Critical Path Network: Education earns high comparative AMI rankings
Critical Path Network
Education earns high comparative AMI rankings
Improvement spurred by desire to be the best’
For some quality teams, being good is just not good enough. That was certainly the case at Providence Hospital, part of the St. John Health System in Southfield, MI.
"We were always good, but we wanted to be the best," recalls Shukri David, MD, chief of cardiology, who was a key member of the team that has earned the hospital high rankings in quality improvement for acute myocardial infarction (AMI) as compared to the state and country by the Centers for Medicare & Medicaid Services.
Today, the facility ranks well above the state and the nation in the following measures:
- percent of heart attack patients given beta- blockers at discharge;
- percent of heart attack patients given beta- blockers at arrival;
- percent of heart attack patients given aspirin at discharge;
- percent of heart attack victims given aspirin at arrival;
- percent of heart attack patients given adult smoking cessation advice/counseling.
David says the efforts began about four years ago, when the hospital adopted new clinical pathways.
"We conducted a 100% view of cases coded AMI," adds Cheryl Pistolesi, RN, CCRN, performance improvement coordinator.
"Since then, the Joint Commission [on Accreditation of Healthcare Organizations] has required core measures to be submitted, and we also submit them to the national system, Ascension Health, to our local system, St. John Health, and the Blue Cross-Blue Shield Center of Excellence [program]," she notes.
To successfully conduct these benchmarks, David explains, "we needed to identify key leaders to help us get the message out. In a hospital as large as ours [460 beds], we really needed to involve a lot of people and touch many different departments."
This was necessary, he explains, because AMI patients often are exposed to multiple areas of the hospital. "We started out with physician champions — designated doctors for each area," David says. These areas included the emergency department and the cardiology and cardiac care units, as well as general cardiologists on the floors.
The next step, he says, was to sit down with physicians and educate them about why they needed to fill out all the hospital forms.
"While they all knew these patients needed beta-blockers, they still needed to be reminded," notes David, adding that these patients can come in at all times of the night and early morning and may be admitted, for example, by interns. Accordingly, the team gave lectures on the appropriate subjects and demonstrated that the data showed the efficacy of the drugs indicated on the forms.

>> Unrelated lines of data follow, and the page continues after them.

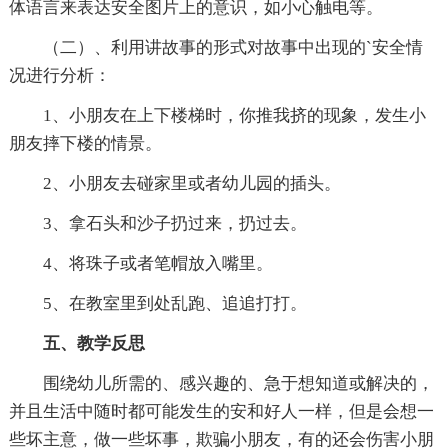
体语言来表达安全图片上的意识，如小心触电等。
（二）、利用讲故事的形式对故事中出现的`安全情
况进行分析：
1、小朋友在上下楼梯时，你推我挤的现象，发生小
朋友摔下楼的情景。
2、小朋友去碰家里或者幼儿园的插头。
3、拿石头和沙子扔过来，扔过去。
4、将珠子或者笔帽放入嘴里。
5、在教室里到处乱跑、追追打打。
五、教学反思
围绕幼儿所需的、感兴趣的、急于想知道或解决的，
并且生活中随时都可能发生的安和好人一样，但是会想一
些坏主意，做一些坏事，欺骗小朋友，有的还会伤害小朋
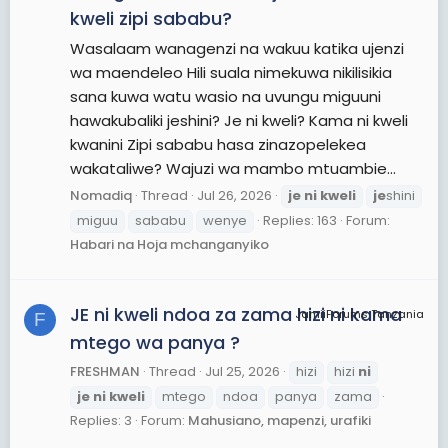
kweli zipi sababu?
Wasalaam wanagenzi na wakuu katika ujenzi
wa maendeleo Hili suala nimekuwa nikilisikia
sana kuwa watu wasio na uvungu miguuni
hawakubaliki jeshini? Je ni kweli? Kama ni kweli
kwanini Zipi sababu hasa zinazopelekea
wakataliwe? Wajuzi wa mambo mtuambie...
Nomadiq
Thread
Jul 26, 2026
je
ni
kweli
je
shini
miguu
sababu
wenye
Replies: 163
Forum:
Habari na Hoja mchanganyiko
JE ni kweli ndoa za zama hizi ni kama
JamiiForums Tanzania
F
mtego wa panya ?
FRESHMAN
Thread
Jul 25, 2026
hizi
hizi
ni
je
ni
kweli
mtego
ndoa
panya
zama
Replies: 3
Forum:
Mahusiano, mapenzi, urafiki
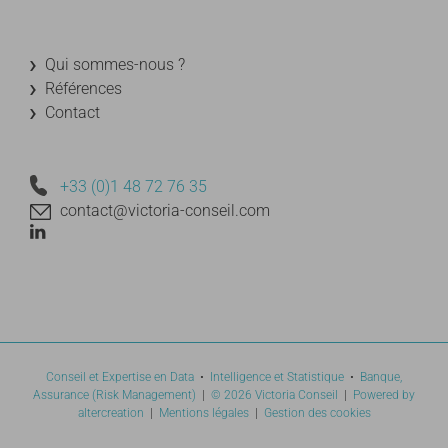
Qui sommes-nous ?
Références
Contact
+33 (0)1 48 72 76 35
contact@victoria-conseil.com
Conseil et Expertise en Data
•
Intelligence et Statistique
•
Banque,
Assurance (Risk Management)
|
©
2026 Victoria Conseil
|
Powered by
altercreation
|
Mentions légales
|
Gestion des cookies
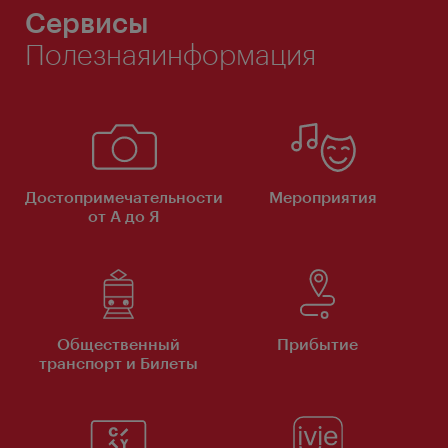
Сервисы
Полезнаяинформация
Достопримечательности
Мероприятия
от А до Я
Общественный
Прибытие
транспорт и Билеты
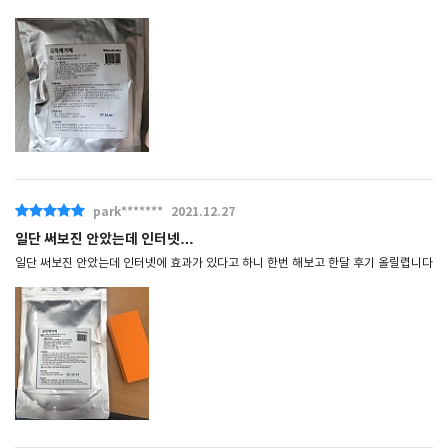
park*******
2021.12.27
일단 써보진 안았는데 인터넷…
일단 써보진 안았는데 인터넷에 효과가 있다고 하니 한번 해보고 한달 후기 올릴렵니다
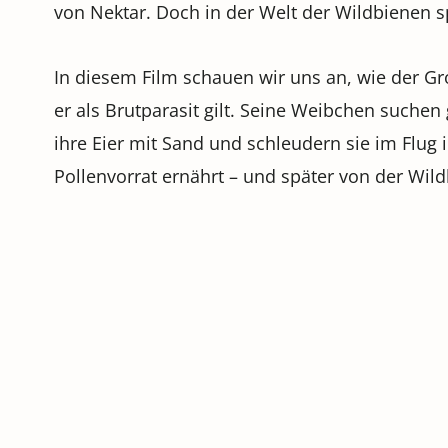
von Nektar. Doch in der Welt der Wildbienen sp
In diesem Film schauen wir uns an, wie der G
er als Brutparasit gilt. Seine Weibchen suche
ihre Eier mit Sand und schleudern sie im Flug 
Pollenvorrat ernährt – und später von der Wild
Ein faszinierender Einblick in eine Insektenwel
erstaunlicher Anpassungen steckt.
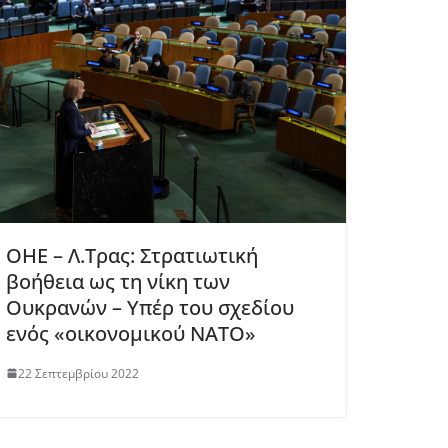
ΟΗΕ – Λ.Τρας: Στρατιωτική
βοήθεια ως τη νίκη των
Ουκρανών – Υπέρ του σχεδίου
ενός «οικονομικού ΝΑΤΟ»
22 Σεπτεμβρίου 2022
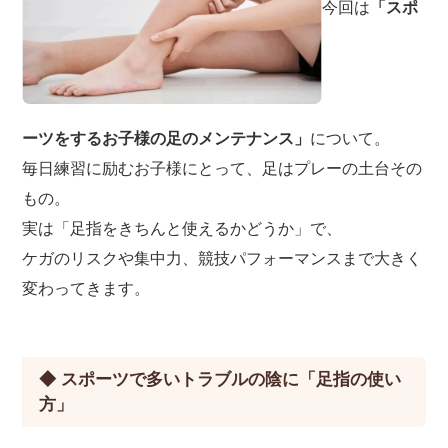
今回は
「スポ
ーツをするお子様の足のメンテナンス」
について。
毎日練習に励むお子様にとって、足はプレーの土台その
もの。
実は「足指をきちんと使えるかどうか」で、
ケガのリスクや集中力、競技パフォーマンスまで大きく
変わってきます。
◆ スポーツで多いトラブルの陰に「足指の使い
方」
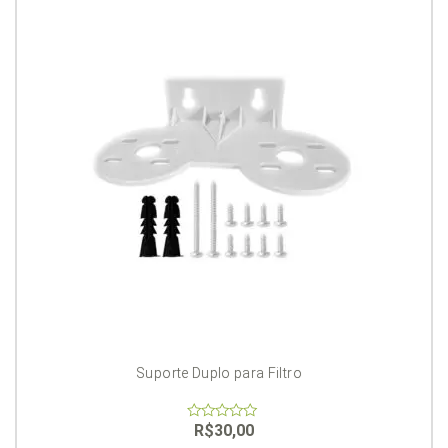
Suporte Duplo para Filtro
R$
30,00
0
out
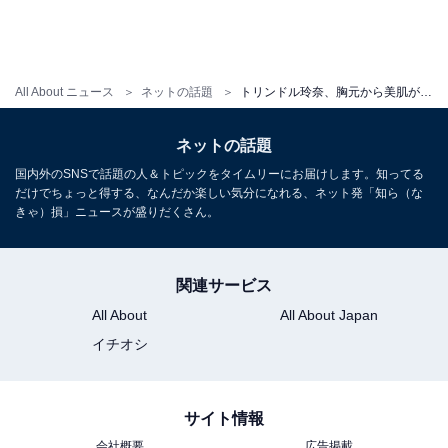
All About ニュース
ネットの話題
トリンドル玲奈、胸元から美肌がのぞくセクシーショットに「天使」「透明感ありすぎ」の声
ネットの話題
国内外のSNSで話題の人＆トピックをタイムリーにお届けします。知ってる
だけでちょっと得する、なんだか楽しい気分になれる、ネット発「知ら（な
きゃ）損」ニュースが盛りだくさん。
関連サービス
All About
All About Japan
イチオシ
サイト情報
会社概要
広告掲載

"These physicians also incorporated our residents," Pistolesi adds. "We used family practice and the department of medicine to disseminate all education to our residents."
This was done annually as part of their ongoing education, she explains. "It helped heighten awareness of what we measure, why, and so on," she says.
The forms themselves represented significant modifications over pre-existing forms, David notes. "Eventually, we standardized them across the system, but it was an evolutionary process that took several years. Now, patients in all areas get the same service."
He points out that for physicians who assert they already know what they need to do, he responds: "So do pilots, but they still need a checklist, and there is a certain minimum we need to do; we understand we are only human, so we need a way of checking what we do."
The forms, Pistolesi adds, are constantly being reexamined "to bring the bar up." If the hospital is performing in the 95th percentile, she notes, "We want to know how we can get to 100%."
Making real changes
St. John is carrying its philosophy into other areas of care to create significant improvement in heart attack management.
"For example, our cardiac cath team has to live within 30 minutes of the facility and be here within 30 minutes [of being called]," David says.
"One big problem nationally is that 92% of hospitals can’t activate their cath team in 90 minutes. But we now have a 24/7’ team, and we have them hooked up, for the first time, to our EMS services with cellular phones that are able to transmit EKGs to the ER. Once the data come across and it looks like a heart attack, the team is activated," he continues. The first six cases using this new system saw the patient treated in fewer than 60 minutes, David reports.
St. John also has local targets for the aforementioned indicators. "For example, when [AMI] patients hit the emergency room door, they get aspirin," he notes. "Our target is 99%, and we are at 99%. If the patient doesn’t receive aspirin, you really need to document why. For beta-blockers, our target is 95%, and we are at 98% to 100% most of the time."
"We look at the data on a weekly basis," says Pistolesi. "As it is being imported into our system, we are getting a running summary, so we have opportunities to concurrently look at cases and see where we can improve." To do that, the appropriate team is brought together and it works through its PI process, she explains. "For example, I handle the ER and cardiology."
The key to ensuring that improvement is ongoing, according to Pistolesi, is "keeping the staff motivated and constantly providing feedback showing their rate of compliance. It has to be on their dashboard at all times and in front of them. When the gauges start to read a little bit of concern, we need to examine why through PI."
"We have used the stick approach as well," David adds. "As we’ve been able to refine the process, if physicians are not compliant with these pathways, they get talked to. We have not yet limited their admitting privileges, but when they receive a call from the department chair, it makes a big difference."